Salah Paham Bansos dan PIP, BPS yang Kena Getahnya
Kesalahpahaman serupa juga terjadi pada program lain. Begitu juga dengan Program Indonesia Pintar jenjang perguruan tinggi, atau yang lebih akrab disebut KIP Kuliah. Yang beredar di linimasa dan grup WhatsApp orang tua calon mahasiswa hanya satu kalimat pendek, PIP Dikti katanya cuma untuk desil 1 sampai 4. Begitu ada mahasiswa dari keluarga yang jelas kekurangan tapi desilnya tidak masuk rentang itu, atau bahkan belum tercatat di DTSEN sama sekali, kesimpulannya langsung meloncat. Sistemnya dianggap kaku, datanya dianggap buta pada kemiskinan yang sesungguhnya, dan BPS, sebagai lembaga yang menyusun DTSEN, jadi sasaran paling gampang untuk dimarahi.

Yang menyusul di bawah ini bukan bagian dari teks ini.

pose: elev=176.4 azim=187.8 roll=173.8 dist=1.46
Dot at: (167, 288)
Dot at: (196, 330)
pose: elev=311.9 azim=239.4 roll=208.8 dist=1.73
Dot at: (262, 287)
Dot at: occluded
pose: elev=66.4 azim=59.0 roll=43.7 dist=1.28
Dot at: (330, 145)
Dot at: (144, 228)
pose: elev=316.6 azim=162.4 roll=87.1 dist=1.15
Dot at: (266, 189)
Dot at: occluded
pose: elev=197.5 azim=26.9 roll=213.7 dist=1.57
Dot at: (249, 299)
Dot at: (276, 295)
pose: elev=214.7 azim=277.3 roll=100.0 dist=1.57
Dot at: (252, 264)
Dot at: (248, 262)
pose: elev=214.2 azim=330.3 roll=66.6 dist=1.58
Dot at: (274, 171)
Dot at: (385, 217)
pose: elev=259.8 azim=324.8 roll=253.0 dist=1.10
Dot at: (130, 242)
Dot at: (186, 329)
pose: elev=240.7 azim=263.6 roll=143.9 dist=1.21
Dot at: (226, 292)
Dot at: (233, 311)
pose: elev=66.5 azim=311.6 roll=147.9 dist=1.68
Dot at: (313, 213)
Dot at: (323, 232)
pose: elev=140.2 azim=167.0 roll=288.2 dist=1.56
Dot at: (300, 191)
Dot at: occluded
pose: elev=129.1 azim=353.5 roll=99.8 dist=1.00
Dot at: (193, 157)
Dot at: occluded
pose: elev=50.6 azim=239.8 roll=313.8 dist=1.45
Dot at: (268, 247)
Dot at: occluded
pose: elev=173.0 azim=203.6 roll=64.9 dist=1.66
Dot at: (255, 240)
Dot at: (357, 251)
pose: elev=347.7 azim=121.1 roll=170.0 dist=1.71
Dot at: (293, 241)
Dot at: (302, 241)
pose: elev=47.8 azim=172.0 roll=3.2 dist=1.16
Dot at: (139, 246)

Masalahnya, kemarahan itu salah alamat pada dua tingkat sekaligus.
Tingkat pertama soal siapa yang sebenarnya menentukan aturan main PIP Dikti. BPS menyusun DTSEN, mengurutkan keluarga berdasarkan tingkat kesejahteraan relatifnya, dan menyerahkan hasil pemeringkatan itu kepada kementerian dan lembaga pengguna. Siapa yang berhak menerima KIP Kuliah, dengan kriteria apa, dan lewat jalur apa, itu sepenuhnya wilayah Kementerian Pendidikan Tinggi, Sains, dan Teknologi. Aturannya tertuang dalam Peraturan Menteri Pendidikan Tinggi, Sains, dan Teknologi Nomor 2 Tahun 2026, bukan diterbitkan oleh BPS. Ibaratnya, BPS menyediakan peta, dan Kemendiktisaintek yang memutuskan jalur mana yang bisa dilalui untuk sampai ke rumah masing-masing pendaftar. Ketika jalurnya dianggap terlalu sempit, yang perlu diperiksa adalah keputusan menentukan jalur itu, bukan orang yang membuat petanya.
Tingkat kedua, dan ini yang lebih penting, soal isi aturannya sendiri. Pasal 9 dari peraturan tersebut memang menyebut penerima utama PIP Dikti adalah calon mahasiswa dan mahasiswa dari keluarga tidak mampu secara ekonomi yang terdata pada DTSEN dalam kelompok sangat miskin sampai dengan rentan miskin. Kalau berhenti membaca di ayat ini, kesimpulan tentang desil 1 sampai 4 memang terasa masuk akal. Tapi pasal itu tidak berhenti di situ.
Ayat berikutnya membuka jalur kedua yang justru jarang dikutip media maupun diperbincangkan warganet. Jika seorang mahasiswa tidak terdaftar dalam kelompok sangat miskin sampai rentan miskin di DTSEN, penetapan sebagai penerima PIP Dikti tetap dapat dilakukan, asalkan penghasilan orang tua atau wali yang membiayainya tidak melebihi upah minimum provinsi. Artinya, seorang anak buruh harian di kota dengan UMP rendah, yang keluarganya kebetulan belum masuk kategori termiskin dalam pemeringkatan DTSEN, tetap punya jalan masuk lewat bukti penghasilan.
Ada pula ayat yang memprioritaskan kelompok tertentu, yaitu mahasiswa yang sebelumnya sudah menjadi penerima Program Indonesia Pintar di jenjang pendidikan menengah. Riwayat sebagai penerima PIP semasa SMA tidak berhenti begitu lulus. Ia menjadi salah satu pertimbangan utama ketika siswa yang sama melanjutkan kuliah, semacam pengakuan bahwa kondisi yang membuatnya layak dibantu dulu tidak serta-merta hilang hanya karena berganti jenjang. Dan sebagai penutup, Menteri diberi kewenangan menetapkan kriteria lain di luar semua jalur tadi, berdasarkan program afirmasi, program prioritas strategis, atau keadaan bencana.